August 17, 2009
Ben Stein is an unusual figure on the contemporary media scene. He has academic legitimacy, since he has degrees from Columbia and Yale and his dad was the late Herb Stein, a top government economist under Presidents Nixon and Ford. He’s political, having been a speechwriter for Nixon and Ford, and his economic commentary appears widely—Barron’s, The Wall Street Journal, CBS Sunday Morning, Fox News.
He’s also an accomplished showman. Ever since his debut as a gnomish classroom teacher in the 1986 movie “Ferris Bueller’s Day Off,” he has refined a screen persona that’s both irritating and endearing, and parlayed his trademark drone into a recognizable shtick for commercials and film cameos. He hosted a long-running Comedy Central game show, “Win Ben Stein’s Money,” and co-wrote and narrated a movie last year tweaking the intellectual establishment for scoffing at intelligent design, the faith-based doctrine that scoffs at Darwin.
And for four years, he wrote a column for the Sunday business section of the New York Times.
Not any more. Earlier this month, the Times fired him, and it’s that firing I want to explore.
The Times says Stein was sacked because he did a TV ad for an outfit called FreeScore.com, which peddles access to credit reports. That, the Times says, violated the paper’s ethics policy on journalists doing PR work and was a conflict of interest for Stein. So out he went.
Stein says he was fired because he was slapping the Obama presidency around, but I’m skeptical that after years of writing for them the Times would suddenly find his quirky conservatism intolerable.
I’m more concerned about the allegation of conflict of interest, and about this affair as an instance where the language of ethics was used to justify disciplinary action that wasn’t properly ethics-based at all.
Was there a genuine conflict of interest here?
The importance of this question goes beyond Ben Stein. With the explosion of Internet postings from part-time journalists who live off diverse sources of income, conflict of interest is emerging as the signature ethical issue of the new media age. It’s a concept that should be used carefully.

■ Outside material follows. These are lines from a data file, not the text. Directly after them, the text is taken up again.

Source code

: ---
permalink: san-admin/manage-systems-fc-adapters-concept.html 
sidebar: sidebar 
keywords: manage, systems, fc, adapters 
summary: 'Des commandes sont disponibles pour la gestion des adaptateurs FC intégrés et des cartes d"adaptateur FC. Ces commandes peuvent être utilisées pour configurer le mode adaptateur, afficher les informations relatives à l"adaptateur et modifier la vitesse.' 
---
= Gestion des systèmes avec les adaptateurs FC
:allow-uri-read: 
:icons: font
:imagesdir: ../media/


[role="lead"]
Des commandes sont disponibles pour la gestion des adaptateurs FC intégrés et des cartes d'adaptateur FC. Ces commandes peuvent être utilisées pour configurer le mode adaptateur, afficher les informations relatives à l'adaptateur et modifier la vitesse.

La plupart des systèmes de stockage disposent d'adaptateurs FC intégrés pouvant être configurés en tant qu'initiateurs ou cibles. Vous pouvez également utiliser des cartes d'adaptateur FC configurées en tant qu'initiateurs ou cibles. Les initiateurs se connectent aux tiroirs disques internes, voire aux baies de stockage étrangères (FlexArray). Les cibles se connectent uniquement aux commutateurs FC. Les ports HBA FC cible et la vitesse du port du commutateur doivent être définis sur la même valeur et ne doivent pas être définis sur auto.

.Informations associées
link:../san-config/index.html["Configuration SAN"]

Conflict of interest isn’t some catchall for extracurricular behavior that management dislikes. It describes a particular situation in which a journalist has some undisclosed outside loyalty, commitment, affiliation or obligation that might plausibly influence his judgment and tilt his work to satisfy this off-stage constituency. If a commentator urges readers to buy things he secretly profits from, that’s a conflict.
Stein’s defense is that he has never written about credit ratings or about this company, therefore no conflict existed. One of his critics, the Reuters blogger Felix Salmon, offers an equally succinct counterpoint: “Stein provides financial advice in his column, and he provides financial advice in the ad.”
I’m not convinced. I pulled down four of Stein’s recent Times columns and was hard-pressed to find any whiff of financial wisdom. He seems to have styled them as ruminations on economics and public purpose. One was on the glories of salesmanship, another a look back at America’s “decline” seen from 2089. I thought they were windy and self-indulgent. But they offered me no advice, and Stein never suggested I check my credit score.
Conflict of interest could take another form, as the Times ban on outside PR work suggests. After all, somebody might trade on his status as a Times columnist for lucrative outside work (somebody like Thomas Friedman, the Times uber-columnist, who had to return a $75,000 speaking fee earlier this year and was not fired.)
In that respect, the column would be an audition for other gigs. But for Stein? This is a guy who has been shilling for years—for nonstick cookware, paper towels, Clear Eyes and lately, alongside Shaquille O’Neal, for Comcast Cable—so he has long been on the wrong side of the PR taboo. The irony is it was undoubtedly his celebrity that commended him to the Times in the first place, a status created by his rise as a personality on TV, in movies and, yes, in commercials.
So what actually happened? My guess is that somebody at the Times looked at the FreeScore commercial, gagged, re-read some of his columns, said that’s enough, and sent Stein packing.
Fine. If a columnist is making a fool of himself, is touting a borderline product, or lacks the throw-weight the paper expects, fire him. Call it brand-management, call it institutional vanity, call it reader service.
But don’t accuse him of ethical wrongdoing when there isn’t any.